Origem dos Conflitos
Inicialmente para que possa existir uma negociação
consequentemente haverá uma relação de conflito, pois nas maiorias das
negociações acontecem para trazer a solução de certos conflitos. Considera-se
então que se não houvesse nenhum tipo de conflito consequentemente não haveria
negociação.
Mas, uma forte característica da origem dos
conflitos é a existência de grupos ou mesmo de partes oponentes.

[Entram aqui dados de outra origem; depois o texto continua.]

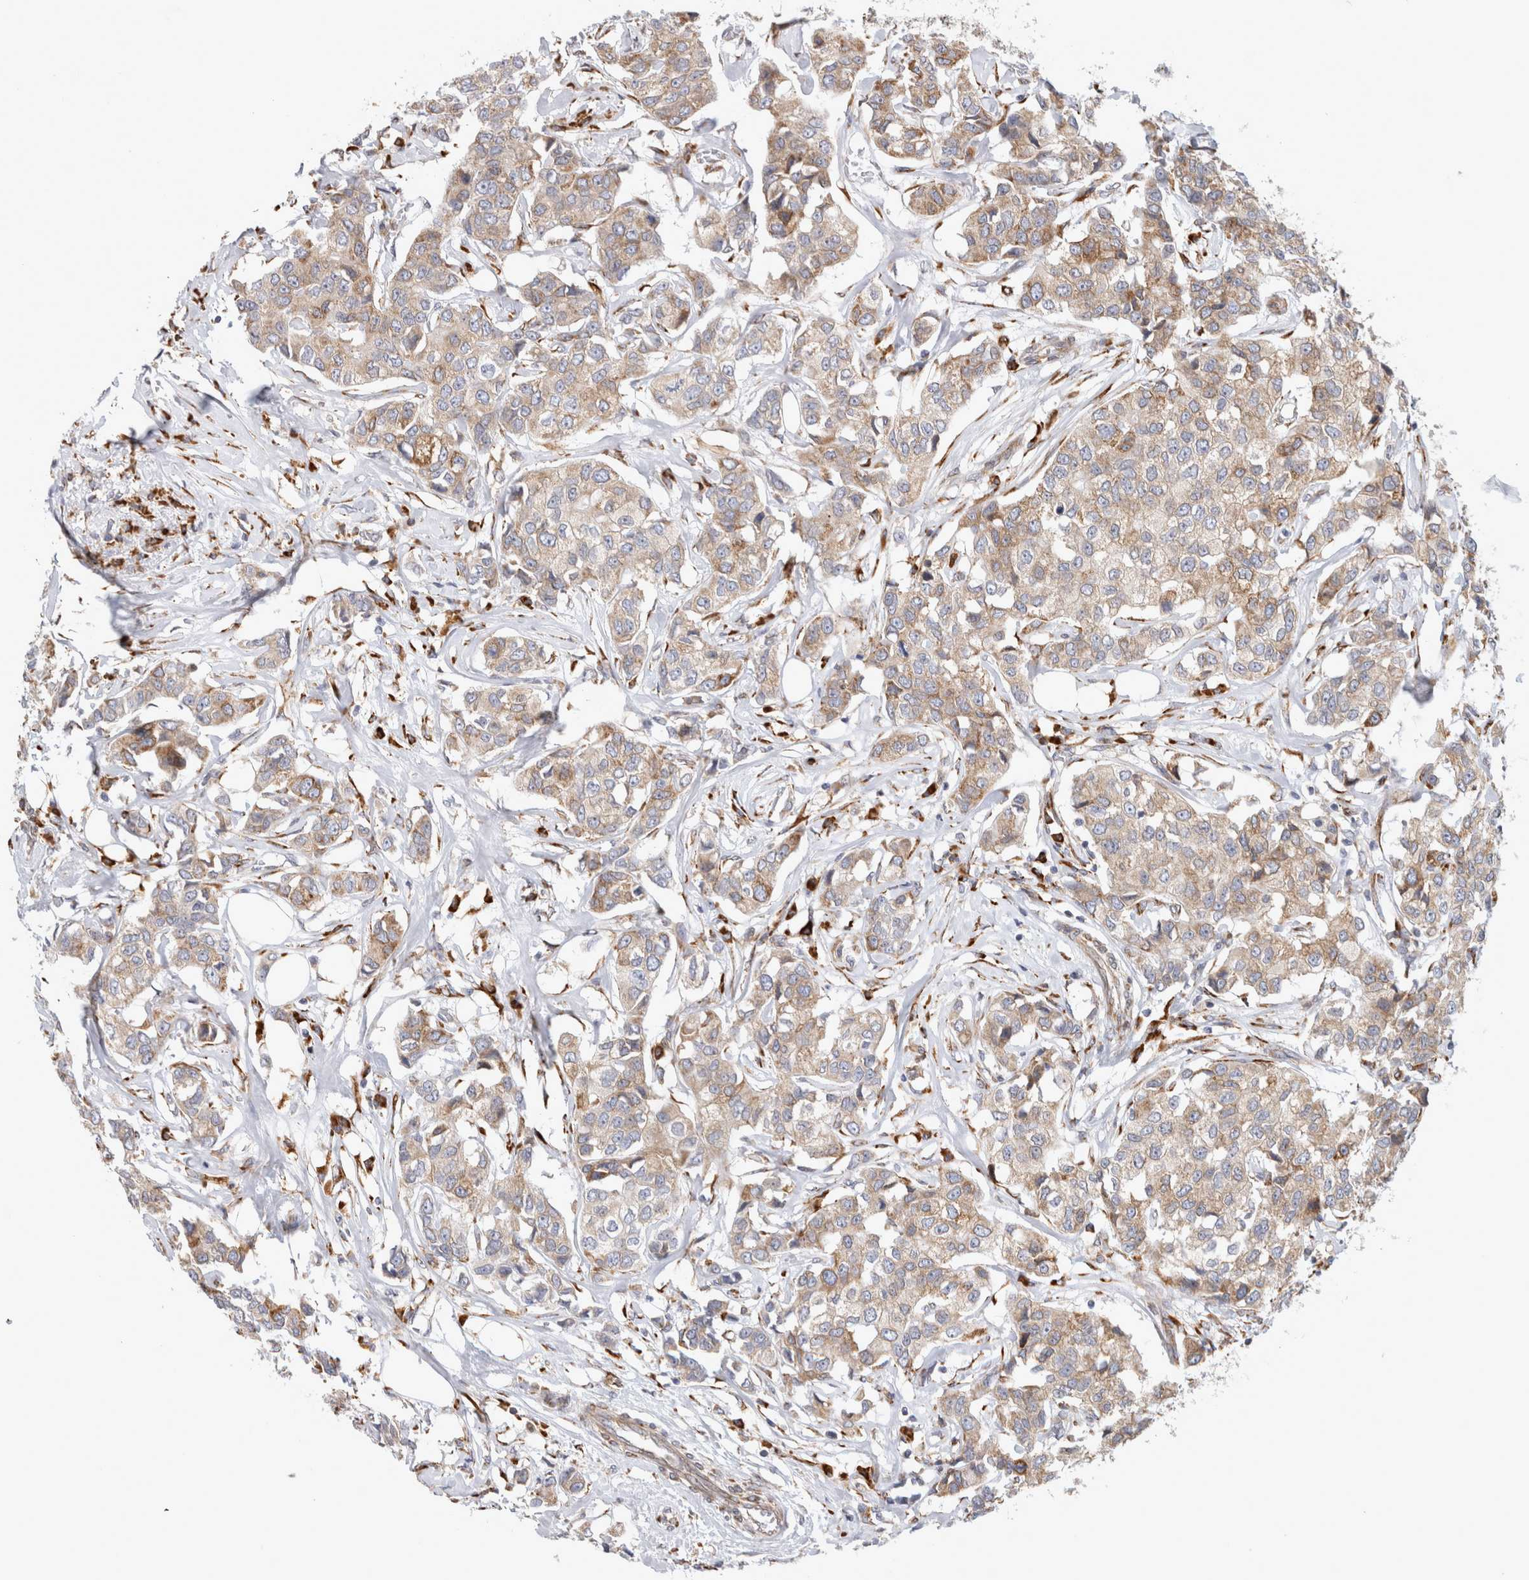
{"staining": {"intensity": "weak", "quantity": ">75%", "location": "cytoplasmic/membranous"}, "tissue": "breast cancer", "cell_type": "Tumor cells", "image_type": "cancer", "snomed": [{"axis": "morphology", "description": "Duct carcinoma"}, {"axis": "topography", "description": "Breast"}], "caption": "This histopathology image exhibits IHC staining of breast infiltrating ductal carcinoma, with low weak cytoplasmic/membranous expression in approximately >75% of tumor cells.", "gene": "RPN2", "patient": {"sex": "female", "age": 80}}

Observe:
“... as organizações constituem-se em
verdadeiras arenas para
conflitos individuais ou grupais, nos
quais os participantes
lutam por recursos limitados,
possibilidades de progresso
na carreira, privilégios e outras
recompensas que possam
ser proporcionadas pela empresa. Os
conflitos entre
grupos são muito comuns, tanto dentro
quanto fora das
organizações. Segundo Hampton, (1991,p.297)
o conflito
pode surgir da experiência de frustração
de uma ou ambas
as partes, de sua incapacidade de
atingir uma ou mais
metas. A seguir, a parte frustrada
interpreta a situação
projetando suas consequências, passando
a comportar-se
à luz da situação imaginada. A outra
parte envolvida
reage a este comportamento, com base em
suas próprias
percepções e conceituações da situação,
que podem ser bem
diferentes daquelas imaginadas pela
outra parte. Tem-se
então, os resultados do conflito, que
podem ser de natureza
completamente diversa para cada um dos
negociadores,
ou seja, um ciclo de frustrações ocorre
em virtude da
má interpretação ou incompreensão dos
interesses ou
necessidades das partes, fazendo com que
cada um interprete
a situação a se modo.”
(Martinelli e Almeida, p.47)
Assim,
as causas das origens dos conflitos podem ser:
·
Competição por recursos limitados;
·
Choque de valores e culturas diferentes;
·
Definir responsabilidades indesejáveis a quem
irá executá-las;
·
Mudanças que geram medo e desconfiança.
Quais as partes de um conflito
Para que se possa planejar uma negociação eficiente
o individuo terá que ter a consciência de que haverá certos conflitos na hora
da mesma por este motivo há necessidade de identifica-los.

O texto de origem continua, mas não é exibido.